§ Problems and tasks
(a) In the article about the soldier's facial reconstruction, shorten the paragraph beginning "Despite his critical condition" and keep its main facts.
(b) From the article about the soldier's facial reconstruction, extract the passage from "Yevhen was operated" up to and including "by the war.".
(c) According to the article about the soldier's facial reconstruction, how many titanium plates replaced missing bone fragments in Yevhen's skull?

§ Study text
___

Doctors restore face of wounded soldier with broken skull and hole under eye – photo

Yevhen received a serious bullet wound to his face. All photos are provided by the charity foundation Patients of Ukraine
Yevhen received a serious bullet wound to his face. All photos are provided by the charity foundation Patients of Ukraine

A team of Ukrainian and foreign surgeons restored the face of a soldier who was seriously wounded by a bullet at the contact line.

29-year-old Yevhen volunteered for the Armed Forces of Ukraine and fought on the Donetsk front.

A year ago, he was wounded during an assault on Russian positions, as the charitable foundation Patients of Ukraine told Ukrainska Pravda Zhyttia.

The bullet entered his skull under one eye and exited through an ear, breaking the front bones of the skull and tearing through muscles under the eye.

 

29-year-old Yevhen received a serious bullet wound to his face

All photos are provided by the charity foundation Patients of Ukraine

Despite his critical condition, the man crawled almost 2 kilometres to reach his brothers-in-arms. Only halfway through the ordeal did he realise how serious his injury was.

He reached up to touch his nose, only for his fingers to pass right into his skull through a hole in the bone.

"When I touched my nose, it felt soft, and there was a hole in my skull under my eye," recalls the soldier.

At first, Yevhen was treated in Vinnytsia. The fighter's skull was reassembled, with five titanium plates replacing missing bone fragments.

Doctors subsequently had to perform another surgical intervention because one of the plates had been rejected by the body.

 

The wounds on the fighter's face have already healed

Doctors removed the plate under his eye which had provoked inflammation, returned his tear duct to its proper position, and grafted skin over the affected area.

Three months have passed since the operation, and the wounds on Evhenii's face are already fully healed.

 

Yevhen was operated on by doctors from Canada, the USA and Ukraine

A team of 15 foreign doctors has already operated on 30 soldiers and civilians whose faces were crippled by the war.

Face the Future Ukraine, the charitable organisation responsible for the surgeries, will run its next mission this spring.

The doctors say they operate free of charge on people who have suffered face or neck injuries from hostilities and need reconstructive surgery.

Background: Earlier, surgeons in Lviv helped a 44-year-old soldier who lost a leg and half of his face, requiring 69 operations.

___

§ Records contained in a dataset
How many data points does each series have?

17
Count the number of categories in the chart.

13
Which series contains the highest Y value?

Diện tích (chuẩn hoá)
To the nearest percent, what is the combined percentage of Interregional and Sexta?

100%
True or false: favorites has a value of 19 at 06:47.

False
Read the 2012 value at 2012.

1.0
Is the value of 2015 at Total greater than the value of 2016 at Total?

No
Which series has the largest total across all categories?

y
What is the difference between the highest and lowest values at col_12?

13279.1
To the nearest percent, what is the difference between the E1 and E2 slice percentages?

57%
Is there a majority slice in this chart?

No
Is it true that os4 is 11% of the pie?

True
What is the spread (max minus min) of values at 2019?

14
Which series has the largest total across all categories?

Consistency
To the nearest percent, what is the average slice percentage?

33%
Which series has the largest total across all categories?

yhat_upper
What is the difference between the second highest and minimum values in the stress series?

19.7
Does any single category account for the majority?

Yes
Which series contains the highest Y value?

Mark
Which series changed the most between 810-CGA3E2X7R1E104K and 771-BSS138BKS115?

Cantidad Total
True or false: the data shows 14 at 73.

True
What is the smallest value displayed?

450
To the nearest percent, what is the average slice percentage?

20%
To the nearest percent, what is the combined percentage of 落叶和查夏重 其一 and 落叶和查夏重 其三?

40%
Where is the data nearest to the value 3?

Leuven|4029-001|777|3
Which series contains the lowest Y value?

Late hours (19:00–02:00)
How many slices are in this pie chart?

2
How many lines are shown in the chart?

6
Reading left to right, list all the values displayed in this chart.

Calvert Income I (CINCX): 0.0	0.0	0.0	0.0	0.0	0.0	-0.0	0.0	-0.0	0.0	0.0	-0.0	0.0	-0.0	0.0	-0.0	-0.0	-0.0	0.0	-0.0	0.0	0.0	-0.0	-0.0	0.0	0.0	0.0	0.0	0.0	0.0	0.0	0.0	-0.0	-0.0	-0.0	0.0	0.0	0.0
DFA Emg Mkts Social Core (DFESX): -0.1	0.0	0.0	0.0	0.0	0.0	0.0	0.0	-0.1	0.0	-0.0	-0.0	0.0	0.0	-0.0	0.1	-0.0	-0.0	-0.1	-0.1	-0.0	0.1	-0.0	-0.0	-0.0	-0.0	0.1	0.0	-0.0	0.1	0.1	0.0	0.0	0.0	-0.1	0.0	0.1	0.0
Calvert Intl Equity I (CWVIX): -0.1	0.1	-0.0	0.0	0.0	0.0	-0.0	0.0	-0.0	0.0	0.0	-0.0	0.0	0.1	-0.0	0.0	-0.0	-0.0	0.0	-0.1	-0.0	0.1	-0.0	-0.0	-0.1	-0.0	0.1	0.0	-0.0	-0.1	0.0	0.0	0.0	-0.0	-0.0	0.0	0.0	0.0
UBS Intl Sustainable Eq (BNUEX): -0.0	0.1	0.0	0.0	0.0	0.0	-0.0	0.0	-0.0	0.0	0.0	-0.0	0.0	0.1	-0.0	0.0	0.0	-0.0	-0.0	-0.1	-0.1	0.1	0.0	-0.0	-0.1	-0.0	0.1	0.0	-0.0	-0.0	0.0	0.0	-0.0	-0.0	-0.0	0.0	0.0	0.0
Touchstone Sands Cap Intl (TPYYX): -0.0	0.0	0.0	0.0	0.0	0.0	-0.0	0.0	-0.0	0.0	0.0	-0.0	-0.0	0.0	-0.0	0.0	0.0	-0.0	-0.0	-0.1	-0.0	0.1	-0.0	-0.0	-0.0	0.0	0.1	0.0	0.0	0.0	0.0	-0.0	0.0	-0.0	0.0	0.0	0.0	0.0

___

§ Solutions in order
(a) Though critically wounded, Yevhen crawled almost 2 kilometres to reach his brothers-in-arms. He grasped how serious his injury was only halfway there.

(b)
Yevhen was operated on by doctors from Canada, the USA and Ukraine

A team of 15 foreign doctors has already operated on 30 soldiers and civilians whose faces were crippled by the war.

(c) Five titanium plates.